Globally, roughly 1.7 billion people lack access to simple financial services, according to The Nordic Microfinance Initiative (NMI).
This is an issue that the Oslo-based public and private partnership wants to address by investing in microfinance institutions in least developed countries, primarily based in Sub-Saharan Africa, South Asia and South-East Asia.
Microfinance institutions play an important role to financial inclusion for people without access to banks. One reason for this is they make financial services available in local currencies and local areas.
NMI is currently fundraising for its fourth fund, Fund IV, which has subscriptions of EUR 90 million from the previous three funds' investors. This is a record compared to the previous three microfinance funds.
The re-investors are mostly Norwegian-based. These investors are, among others, financial group DNB, municipal pension fund provider KLP and the family-owned investment company Ferd.

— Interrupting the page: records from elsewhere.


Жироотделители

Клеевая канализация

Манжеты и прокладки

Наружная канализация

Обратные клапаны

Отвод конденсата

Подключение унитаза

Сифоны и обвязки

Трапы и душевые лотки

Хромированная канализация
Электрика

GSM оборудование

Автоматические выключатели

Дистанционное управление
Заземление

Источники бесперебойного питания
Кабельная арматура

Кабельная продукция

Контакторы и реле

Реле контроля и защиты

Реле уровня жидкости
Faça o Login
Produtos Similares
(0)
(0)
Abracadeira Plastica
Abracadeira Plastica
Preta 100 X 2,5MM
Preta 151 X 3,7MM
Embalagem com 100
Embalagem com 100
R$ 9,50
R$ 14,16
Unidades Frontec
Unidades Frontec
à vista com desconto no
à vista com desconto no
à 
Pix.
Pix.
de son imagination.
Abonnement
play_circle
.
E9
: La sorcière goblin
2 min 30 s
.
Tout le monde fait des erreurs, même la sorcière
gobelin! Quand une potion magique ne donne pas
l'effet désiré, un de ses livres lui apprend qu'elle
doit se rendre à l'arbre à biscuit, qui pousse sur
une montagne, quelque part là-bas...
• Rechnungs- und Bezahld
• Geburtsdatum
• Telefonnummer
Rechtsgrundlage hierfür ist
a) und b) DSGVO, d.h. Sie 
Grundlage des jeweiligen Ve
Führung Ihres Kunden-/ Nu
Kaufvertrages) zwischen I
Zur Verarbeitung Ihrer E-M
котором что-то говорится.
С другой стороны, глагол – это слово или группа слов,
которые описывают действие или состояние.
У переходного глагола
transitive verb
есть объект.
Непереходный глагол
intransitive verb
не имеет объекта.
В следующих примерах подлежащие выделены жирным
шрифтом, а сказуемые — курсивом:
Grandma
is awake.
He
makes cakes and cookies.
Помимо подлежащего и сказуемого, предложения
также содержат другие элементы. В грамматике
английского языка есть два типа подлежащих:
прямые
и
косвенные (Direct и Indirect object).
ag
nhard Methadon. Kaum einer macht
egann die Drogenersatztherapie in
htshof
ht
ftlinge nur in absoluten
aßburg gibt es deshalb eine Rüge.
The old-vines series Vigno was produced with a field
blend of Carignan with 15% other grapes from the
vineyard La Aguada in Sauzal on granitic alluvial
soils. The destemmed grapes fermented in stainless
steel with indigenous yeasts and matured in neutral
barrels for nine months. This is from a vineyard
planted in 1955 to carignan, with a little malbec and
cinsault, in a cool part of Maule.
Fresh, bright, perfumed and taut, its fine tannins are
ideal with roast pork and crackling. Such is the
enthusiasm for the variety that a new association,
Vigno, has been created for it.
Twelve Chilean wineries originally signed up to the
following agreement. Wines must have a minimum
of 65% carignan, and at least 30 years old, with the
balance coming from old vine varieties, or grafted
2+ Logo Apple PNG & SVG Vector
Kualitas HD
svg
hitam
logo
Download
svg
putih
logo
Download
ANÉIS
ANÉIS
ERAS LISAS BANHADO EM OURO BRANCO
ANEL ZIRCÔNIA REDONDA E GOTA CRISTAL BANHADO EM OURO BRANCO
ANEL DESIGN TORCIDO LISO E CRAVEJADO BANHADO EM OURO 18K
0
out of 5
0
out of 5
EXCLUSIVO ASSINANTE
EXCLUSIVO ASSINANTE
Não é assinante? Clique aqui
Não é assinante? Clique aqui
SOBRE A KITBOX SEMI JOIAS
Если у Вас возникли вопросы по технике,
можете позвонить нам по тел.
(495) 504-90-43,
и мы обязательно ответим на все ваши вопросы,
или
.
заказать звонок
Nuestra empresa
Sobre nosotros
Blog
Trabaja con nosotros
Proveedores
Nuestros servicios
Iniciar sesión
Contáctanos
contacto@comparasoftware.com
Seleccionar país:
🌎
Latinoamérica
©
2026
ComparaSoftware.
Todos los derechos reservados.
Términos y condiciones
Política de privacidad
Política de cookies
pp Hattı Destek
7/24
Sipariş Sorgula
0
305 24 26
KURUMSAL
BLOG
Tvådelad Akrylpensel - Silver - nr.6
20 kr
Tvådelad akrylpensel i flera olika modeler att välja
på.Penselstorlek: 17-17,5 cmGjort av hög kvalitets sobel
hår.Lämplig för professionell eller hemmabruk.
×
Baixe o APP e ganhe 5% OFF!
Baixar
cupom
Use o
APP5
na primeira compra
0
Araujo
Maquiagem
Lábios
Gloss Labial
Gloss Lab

Nordic Microfinance Initiative seeks to broaden the investor base in Fund IV by raising capital from additional Nordic-based investors, managing director, Arthur Sletteberg, explains to AMWatch:
"In the past decade, we have invested about USD 200 million (EUR 171 million) through three funds and achieved a 10 percent annual USD return across different economic cycles. At the same time, NMI has reached 7 million people in Asia and Africa through our direct investments, 96 percent of whom are women," he says, and adds:
"The fact that our initial investors have returned and increased their commitments in the fourth fund shows that they have great confidence in our long-term strategy. We expect to fundraise for a few more months before the second close of the fund."
The closing target is roughly USD 125 million (EUR 107 million) by the end of 2018.
The Danish Investment Fund for Developing Countries, IFU, is currently amongst the investors domiciled outside Norway. IFU's Norwegian counterpart, Norfund, is also invested in the microfinance funds.
The initiative was founded in 2008 as The Norwegian Microfinance Initiative by a handful of Norwegian-based investors. The mission was to provide poor people in developing countries access to financial services by uniting public and private capital.